In connection with the Merger, the Company entered convertible promissory note and Securities Purchase Agreement (“SPA”) with certain accredited investors (the “ANEW PIPE Investors”) for an aggregate of 854,257 units (bonus free trading shares and restricted shares issued at closing), with each unit consisting of one share of Company common stock (the “PIPE Shares”) for an aggregate purchase price of $2,000,000 (the “ANEW PIPE Financing”). Upon the closing of the ANEW PIPE Financing (which closed in connection with the closing of the Merger), $1,000,000 was used by the Company to settle transaction costs. The Company received approximately $950,000 in cash proceeds and recorded a receivable of $50,000 from the ANEW PIPE Financing funds. The $2,000,000 note has been converted into shares and considered as paid in full as of December 31, 2024.
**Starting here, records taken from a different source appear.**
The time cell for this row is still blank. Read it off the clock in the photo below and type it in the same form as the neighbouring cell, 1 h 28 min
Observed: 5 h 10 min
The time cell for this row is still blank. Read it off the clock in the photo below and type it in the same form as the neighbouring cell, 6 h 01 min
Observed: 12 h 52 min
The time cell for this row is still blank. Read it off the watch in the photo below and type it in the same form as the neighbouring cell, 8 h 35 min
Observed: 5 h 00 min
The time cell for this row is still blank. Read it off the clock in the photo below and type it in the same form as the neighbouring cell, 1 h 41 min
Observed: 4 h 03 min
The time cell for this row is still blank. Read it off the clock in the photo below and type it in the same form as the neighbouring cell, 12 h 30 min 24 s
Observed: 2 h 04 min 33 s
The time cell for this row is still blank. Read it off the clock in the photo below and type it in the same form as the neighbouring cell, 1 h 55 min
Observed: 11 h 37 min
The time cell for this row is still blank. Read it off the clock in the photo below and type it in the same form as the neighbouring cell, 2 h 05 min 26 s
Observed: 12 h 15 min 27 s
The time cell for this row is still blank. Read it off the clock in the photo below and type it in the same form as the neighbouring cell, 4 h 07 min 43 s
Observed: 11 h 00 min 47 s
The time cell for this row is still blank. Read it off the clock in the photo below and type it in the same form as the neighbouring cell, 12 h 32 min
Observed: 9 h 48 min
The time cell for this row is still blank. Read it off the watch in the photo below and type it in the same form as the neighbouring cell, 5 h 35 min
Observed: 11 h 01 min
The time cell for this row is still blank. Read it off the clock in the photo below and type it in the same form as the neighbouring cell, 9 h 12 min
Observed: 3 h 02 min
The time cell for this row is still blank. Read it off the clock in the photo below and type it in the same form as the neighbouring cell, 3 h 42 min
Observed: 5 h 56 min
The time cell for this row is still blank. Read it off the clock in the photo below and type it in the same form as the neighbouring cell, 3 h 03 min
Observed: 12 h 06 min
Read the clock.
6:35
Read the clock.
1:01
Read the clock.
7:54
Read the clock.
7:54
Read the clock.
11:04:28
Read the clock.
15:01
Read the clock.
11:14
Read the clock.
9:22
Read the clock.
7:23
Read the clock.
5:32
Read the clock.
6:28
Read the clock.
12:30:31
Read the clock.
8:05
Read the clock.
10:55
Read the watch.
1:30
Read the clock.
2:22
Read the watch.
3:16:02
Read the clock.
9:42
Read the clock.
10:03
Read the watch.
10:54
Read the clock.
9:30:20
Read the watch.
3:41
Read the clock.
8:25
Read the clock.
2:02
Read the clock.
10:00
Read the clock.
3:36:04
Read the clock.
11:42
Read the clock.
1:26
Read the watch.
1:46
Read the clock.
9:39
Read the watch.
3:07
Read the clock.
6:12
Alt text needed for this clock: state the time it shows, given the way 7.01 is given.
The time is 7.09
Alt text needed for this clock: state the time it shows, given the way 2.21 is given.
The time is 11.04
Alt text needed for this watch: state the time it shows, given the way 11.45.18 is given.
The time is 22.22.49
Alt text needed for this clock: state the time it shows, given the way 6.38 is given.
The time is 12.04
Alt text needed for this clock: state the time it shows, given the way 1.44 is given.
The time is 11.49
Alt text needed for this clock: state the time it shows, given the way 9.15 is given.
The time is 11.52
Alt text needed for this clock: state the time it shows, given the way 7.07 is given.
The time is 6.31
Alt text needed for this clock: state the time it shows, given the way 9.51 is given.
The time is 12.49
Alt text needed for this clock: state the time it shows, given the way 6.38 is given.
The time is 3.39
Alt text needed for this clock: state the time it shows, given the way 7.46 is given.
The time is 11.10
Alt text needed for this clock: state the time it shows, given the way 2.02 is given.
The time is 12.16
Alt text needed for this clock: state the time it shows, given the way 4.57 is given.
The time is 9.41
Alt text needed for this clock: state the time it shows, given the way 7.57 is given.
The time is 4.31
Certain ANEW stockholders may be entitled to up to an additional 2,000,000 shares of Company Common Stock (the “Contingent Consideration Shares”), upon the following conditions being met:

 

  (i) 1,000,000 Contingent Consideration Shares upon the Company’s common stock achieving a closing price equal to or exceeding $15.00 for 10 trading days within a 20-day trading period in the first three years following the Closing; and

  

  (ii) 1,000,000 Contingent Consideration Shares upon the Company’s common stock achieving a closing price equal to or exceeding $20.00 for 10 trading days within a 20-day trading period in the first five years following the Closing.

  

In accordance with guidance applicable to these circumstances, the equity structure has been restated in all comparable periods up to June 21, 2024 and reflected as such as of December 31, 2024, to reflect the number of shares of the Company’s common stock, $0.0001 par value per share, issued to ANEW’s stockholders in connection with the merger. As such, the shares and corresponding capital amounts and earnings per share related to ANEW’s common stock prior to the merger have been retroactively restated as shares reflecting the exchange ratio established in the merger.  

 

For accounting purposes, the Merger was treated as the equivalent of the Company issuing shares for the net assets of Redwoods, accompanied by a recapitalization. The net assets of Redwoods were stated at historical cost with no goodwill or other intangible assets recorded. In connection with the Merger, in addition to the warrants, ANEW Medical assumed $589,081 in cash and $568,111 in income tax payable. The income tax payable of $568,111 was settled in full as of December 31, 2024 from the assumed $589,081 cash.